The day of the procedure (four days after the initial test) I flipped out at my boyfriend. I told him that our appointment was at 1:30, and I didn't think that he had enough time to pick me up and get me there. My appointment wasn't until 1:40, and we had a ten minute grace period. When he told me that between his meeting and picking me up that he needed to get our dog, I lost it.

During the procedure, we were told that we'd have to wait four hours for the entire process. My partner was upset, he had lunch meetings and dinner meetings and had to rearrange his entire day for the procedure. He left once to go get our dog and got caught in pretty bad traffic and wasn't able to come back for two hours. While he was out, I sent him to go get a sandwich.

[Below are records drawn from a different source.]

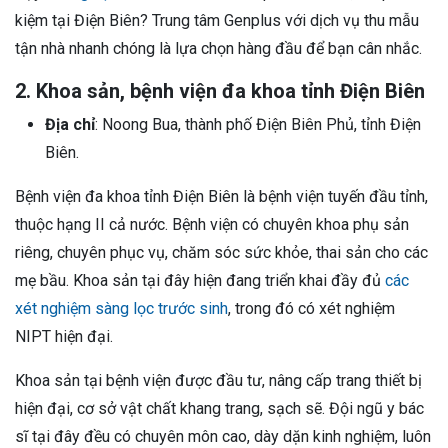
kiệm tại Điện Biên? Trung tâm Genplus với dịch vụ thu mẫu
tận nhà nhanh chóng là lựa chọn hàng đầu để bạn cân nhắc.
2. Khoa sản, bệnh viện đa khoa tỉnh Điện Biên
Địa chỉ
: Noong Bua, thành phố Điện Biên Phủ, tỉnh Điện
Biên.
Bệnh viện đa khoa tỉnh Điện Biên là bệnh viện tuyến đầu tỉnh,
thuộc hạng II cả nước. Bệnh viện có chuyên khoa phụ sản
riêng, chuyên phục vụ, chăm sóc sức khỏe, thai sản cho các
mẹ bầu. Khoa sản tại đây hiện đang triển khai đầy đủ
các
xét nghiệm sàng lọc trước sinh
, trong đó có xét nghiệm
NIPT hiện đại.
Khoa sản tại bệnh viện được đầu tư, nâng cấp trang thiết bị
hiện đại, cơ sở vật chất khang trang, sạch sẽ. Đội ngũ y bác
sĩ tại đây đều có chuyên môn cao, dày dặn kinh nghiệm, luôn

The actual procedure wasn't as painful or as emotional as I thought it would be. I walked out and was relieved. I spent the rest of the day curled up on my bed with our dog, and he slept right next to me until the next morning.

While I was sleeping, my boyfriend ran around to meetings that he had missed and crawled into bed late. I was happy to wake up next to my two loves and thought our weeklong ordeal was over.

The day after the procedure, I didn't feel great. Advil helped with the pain, but by midday I was a hormonal mess. My boyfriend decided to throw a party at his new house (he had moved in the day before my procedure) and asked me to help out. By the end of the night I was livid at him. I wanted everyone in his house to leave and for him to curl up with me to decompress. Instead, he was charming a room full of people. My emotional reactions didn't match his actions at all. I told a couple friends what I was dealing with--one of them is a coworker of his. I called other friends. I was looking for sympathy, understanding, compassion and advice to deal with my rage.

That night my boyfriend came in after receiving a text from a friend who knew about our abortion. He tried to be sweet and he curled up and went to bed with me.

The next day we had a big blow out about everything that had happened: he was mad at me because I hadn't considered his schedule in regards to the procedure. I admitted that it was selfish, and in my eyes, I was allowed to be selfish. I was the one who had to deal with the physical consequences of what we'd been through. I was mad at him for throwing a party, for not being more compassionate, for calling me selfish. Then we talked about breaking up. We both deserved better from the other one. He wanted a relationship where things were private and kept sacred; I wanted an emotional rock.

Hours later, I'm scared that I'm losing my best friend. I know that I'm not fighting fair right now and I wish I could be there while he goes through his emotions too. I'm resentful that he doesn't have to see me for a few weeks or deal with the physical consequences. I don't feel capable of being emotionally level-headed right now. I'm sad for him. I'm sad for us. I'm feeling everything and nothing all at once. I'm not making the best choices as to who I'm reaching out to, and I wish I could do this a little more gracefully and with more love in my heart for my partner.